• **Textauszug**
- - -

Ich habe viel Geld für Alkohol, Frauen und schnelle Autos ausgegeben. Den Rest habe ich einfach nur verprasst.
George Best
Ich bin vermutlich – wie Sie und alle anderen emotionalen Menschen auch – das, was man mit etwas schlechter Absicht als Fetischisten bezeichnen könnte. Meine letzte Woche war voll mit fetischistisch bedingten Handlungen, denn am Montag ereichte mich ein Gemälde, am Mittwoch zog ich mich fein an, dann besuchte ich ein Konzert mit Triosonaten von Schubert, und in der Pause trank ich einen Orangensaft. Ich habe Leidenschaften und gebe dafür weitaus mehr Geld als der durchschnittliche Mensch aus. Mich dürstet es nach einer bestimmten, teuren, klar definierten Welt der Kultur, die zum Glück weitgehend deckungsgleich mit den Idealen der besseren Gesellschaft ist. Mein Fetisch fällt daher nicht auf.
Würde ich aber erzählen, dass ich mir in der Nacht für ähnliche Unsummen von einem Playboy Bunny Drinks servieren liess, und mit ihm über Hugh Hefners Playboy sprach, gäbe es einige hochgezogene Augenbrauen. Und das, obwohl die Servierkräfte im Theater erheblich schlechter als Damen in Häschenkostümen bezahlt werden. Auf dem Weg zu einem Schuberttrio zerbersten an Musikhochschulen Dutzende von Lebensträumen. Der Fetisch Kultur ist so stark, dass wir Musik genießen, für die viele junge Menschen jahrelang vergeblich übten, nur um an Aufnahmeprüfungen zu scheitern und vielleicht Säfte in der Pause verkaufen. Das nehmen wir für den wohligen Schauer der sich umschmeichelnden und vereinigenden Harmonien in Kauf. Aber der wohlige Schauer, mit einer Frau mit Plüschhäschenohren zu plaudern und sie besser als eine gescheiterte Musikstudentin zu bezahlen – der ist gesellschaftlich nicht akzeptiert, auch wenn man auch dort über Schubert reden könnte.

- - -

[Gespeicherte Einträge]
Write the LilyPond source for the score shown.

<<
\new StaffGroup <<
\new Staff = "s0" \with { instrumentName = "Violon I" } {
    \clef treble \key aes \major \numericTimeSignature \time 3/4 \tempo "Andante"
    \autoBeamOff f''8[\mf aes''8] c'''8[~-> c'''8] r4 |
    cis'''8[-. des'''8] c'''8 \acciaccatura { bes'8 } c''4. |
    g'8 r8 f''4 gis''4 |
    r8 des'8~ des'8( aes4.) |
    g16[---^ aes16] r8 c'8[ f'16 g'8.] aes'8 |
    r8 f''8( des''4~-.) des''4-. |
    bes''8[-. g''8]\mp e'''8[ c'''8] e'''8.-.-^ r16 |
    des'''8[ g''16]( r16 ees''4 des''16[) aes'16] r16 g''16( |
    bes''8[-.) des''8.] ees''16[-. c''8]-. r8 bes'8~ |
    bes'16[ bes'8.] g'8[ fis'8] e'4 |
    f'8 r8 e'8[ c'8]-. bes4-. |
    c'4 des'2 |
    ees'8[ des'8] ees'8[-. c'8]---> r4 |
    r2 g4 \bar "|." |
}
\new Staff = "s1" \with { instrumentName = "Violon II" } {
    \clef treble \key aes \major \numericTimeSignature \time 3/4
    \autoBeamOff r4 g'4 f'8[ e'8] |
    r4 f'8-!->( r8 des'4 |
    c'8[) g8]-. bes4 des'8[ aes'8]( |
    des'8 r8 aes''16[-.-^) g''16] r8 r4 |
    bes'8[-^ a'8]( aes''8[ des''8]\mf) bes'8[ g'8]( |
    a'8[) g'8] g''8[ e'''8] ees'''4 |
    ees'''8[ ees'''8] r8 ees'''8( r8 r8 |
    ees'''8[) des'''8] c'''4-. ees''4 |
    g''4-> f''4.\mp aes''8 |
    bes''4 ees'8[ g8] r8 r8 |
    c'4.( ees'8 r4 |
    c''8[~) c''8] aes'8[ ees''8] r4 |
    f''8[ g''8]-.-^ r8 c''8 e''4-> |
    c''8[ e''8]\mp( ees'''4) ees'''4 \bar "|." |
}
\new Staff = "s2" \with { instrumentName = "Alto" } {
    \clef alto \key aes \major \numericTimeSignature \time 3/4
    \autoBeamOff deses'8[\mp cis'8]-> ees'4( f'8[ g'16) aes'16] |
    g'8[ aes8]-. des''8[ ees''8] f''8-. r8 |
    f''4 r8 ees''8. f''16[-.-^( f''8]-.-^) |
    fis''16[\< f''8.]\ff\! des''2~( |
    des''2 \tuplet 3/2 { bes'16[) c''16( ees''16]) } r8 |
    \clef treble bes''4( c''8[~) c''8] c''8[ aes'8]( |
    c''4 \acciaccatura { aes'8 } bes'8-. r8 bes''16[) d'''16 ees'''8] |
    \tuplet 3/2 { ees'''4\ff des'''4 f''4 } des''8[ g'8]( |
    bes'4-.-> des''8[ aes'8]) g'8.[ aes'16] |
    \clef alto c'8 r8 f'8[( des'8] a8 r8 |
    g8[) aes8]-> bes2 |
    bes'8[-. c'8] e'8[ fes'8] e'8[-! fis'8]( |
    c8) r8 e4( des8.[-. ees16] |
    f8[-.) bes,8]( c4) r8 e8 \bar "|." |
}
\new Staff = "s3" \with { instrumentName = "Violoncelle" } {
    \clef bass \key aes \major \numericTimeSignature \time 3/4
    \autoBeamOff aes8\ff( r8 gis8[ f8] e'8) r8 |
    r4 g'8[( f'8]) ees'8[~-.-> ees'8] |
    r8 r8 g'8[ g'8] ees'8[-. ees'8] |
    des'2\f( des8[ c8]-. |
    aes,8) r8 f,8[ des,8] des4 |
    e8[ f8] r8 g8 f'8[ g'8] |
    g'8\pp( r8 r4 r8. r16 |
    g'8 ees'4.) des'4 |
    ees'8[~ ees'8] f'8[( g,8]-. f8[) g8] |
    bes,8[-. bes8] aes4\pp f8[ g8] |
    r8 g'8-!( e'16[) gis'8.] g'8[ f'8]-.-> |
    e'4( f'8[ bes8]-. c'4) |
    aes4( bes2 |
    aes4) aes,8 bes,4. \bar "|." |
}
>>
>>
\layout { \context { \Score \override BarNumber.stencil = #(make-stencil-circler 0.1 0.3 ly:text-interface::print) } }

- - -

• **Aufgabe**
Was wird laut dem Text über Kultur als Fetisch in der Konzertpause getrunken?

• **Lösung**
Ein Orangensaft.